Invited by her ex-husband, Wioletta set off for the Island, knowing nothing more about it than the fact it was a place of beautiful landscapes and hosted a rock festival where Bob Dylan once played. Here her writing career really took off, living first in Wootton and later in Ryde, she completed her second novel ‘Accommodations’, adopted the pen name Wioletta Greg for her English translations and journeyed to literary events in Ukraine, Slovenia and the United States.
“The Island inspired me a lot. To this day I can still hear the buzz of car ferries and the hum of catamarans. I wrote many poems about it including Bezsenność w Ryde (Sleepless in Ryde) and a small collection entitled Notatnik z wyspy (Notes from an Island). Almost every Sunday I would go walking with my children, my dog Leo and a Chinese-born friend named Carroll, usually to Quarr Abbey. I remember seeing the red squirrels scampering through the trees – we have them in Poland too. I liked Shanklin Chine for its unusual atmosphere, although at first I didn’t understand what the word “chine” meant. I also used to walk along the shore to beautiful Seaview, coming up with quite a few book excerpts on the way to this village, as I like to write in my head while walking”.
After a decade on the Island, Wioletta decided to relocate to East Tilbury in 2016, before briefly returning to Ryde again in 2019. Today, whizzing through the East Sussex countryside, on a train to Lewes (Wioletta’s current home) there’s a lot to catch up on. Meeting over a Polish lunch she fills us in on her past few (eventful) years. “I had wanted to move to Hastings as I thought it would be easier for me to travel around as a writer, especially after the Booker Prize nomination when I was receiving a lot of invitations. By a strange coincidence, on the day I was supposed to sail to the Mainland the pandemic broke out and they were cancelling the ferries. With the help of my ex-husband I miraculously managed to get to Hastings one night but the apartment for which I had sent payment was not waiting for me. Someone had simply tricked me.”
“After many adventures and living in strange places I became homeless and ended up in a women’s shelter with my daughter. Eventually, I was rescued by Lewes Council, who gave me social housing a year ago for which I am very appreciative. I wrote a new book about these experiences called ‘Wilcza rzeka’ (Wolf River), published in 2021, which won the Majewska Award of the London-based Association of Polish Writers Abroad. I’m currently trying to find a publisher for the English translation”.
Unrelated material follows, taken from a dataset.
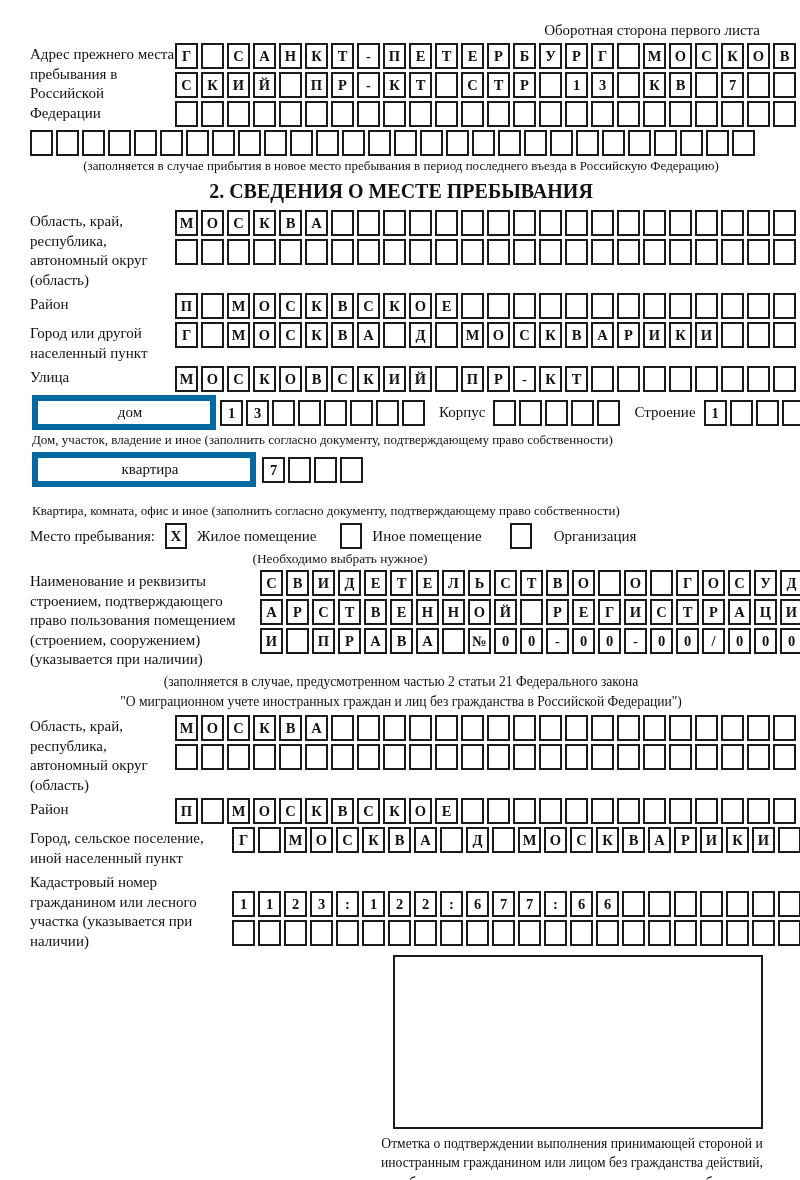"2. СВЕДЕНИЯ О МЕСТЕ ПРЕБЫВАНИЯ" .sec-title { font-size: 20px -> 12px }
Meeting Wioletta again in the characterful surroundings of Lewes, we’re instantly reminded of her remarkable intelligence, perceptiveness and literary talent. As always, she continues to write her poetic, realistic prose, inspired by other writers including Angela Carter, Margaret Atwood and the Nobel Prize winning Polish author Olga Tokarczuk. Even though she’s been battling with the effects of long Covid (which forced her to turn down a literary residency in Baghdad), she has recently finished advising and providing support on a new book by Warsaw-based writer Maciej Hen (who is also now her significant other). Plus, Wioletta hints that she has a new novel of her own on the way very soon, “but for now” she says “let’s leave it as a mystery what my next book will be about”.
The English language version of Wioletta’s book ‘Swallowing Mercury’ is available to buy from Medina Books in Cowes and to order from Babushka Books in Shanklin.